Task prompt: Lay out the text read from each of the records below as a JSON list of strings, with one string per line and blank lines omitted. Leave the pictures out of the answer.

Text extractions by page:

====

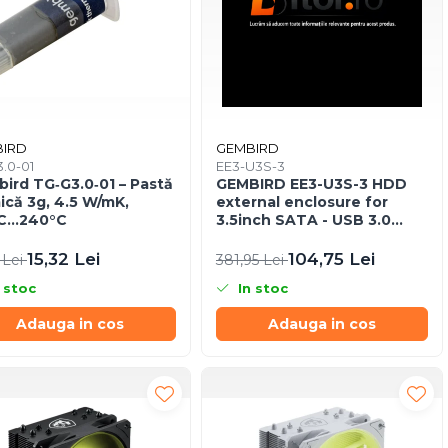
IRD
GEMBIRD
.0-01
EE3-U3S-3
ird TG‑G3.0‑01 – Pastă
GEMBIRD EE3-U3S-3 HDD
ică 3g, 4.5 W/mK,
external enclosure for
°C…240°C
3.5inch SATA - USB 3.0
Aluminium Black
15,32 Lei
104,75 Lei
 Lei
381,95 Lei
 stoc
In stoc
Adauga in cos
Adauga in cos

====

Reply:
[
  "IRD",
  "GEMBIRD",
  ".0-01",
  "EE3-U3S-3",
  "ird TG‑G3.0‑01 – Pastă",
  "GEMBIRD EE3-U3S-3 HDD",
  "ică 3g, 4.5 W/mK,",
  "external enclosure for",
  "°C…240°C",
  "3.5inch SATA - USB 3.0",
  "Aluminium Black",
  "15,32 Lei",
  "104,75 Lei",
  " Lei",
  "381,95 Lei",
  " stoc",
  "In stoc",
  "Adauga in cos",
  "Adauga in cos"
]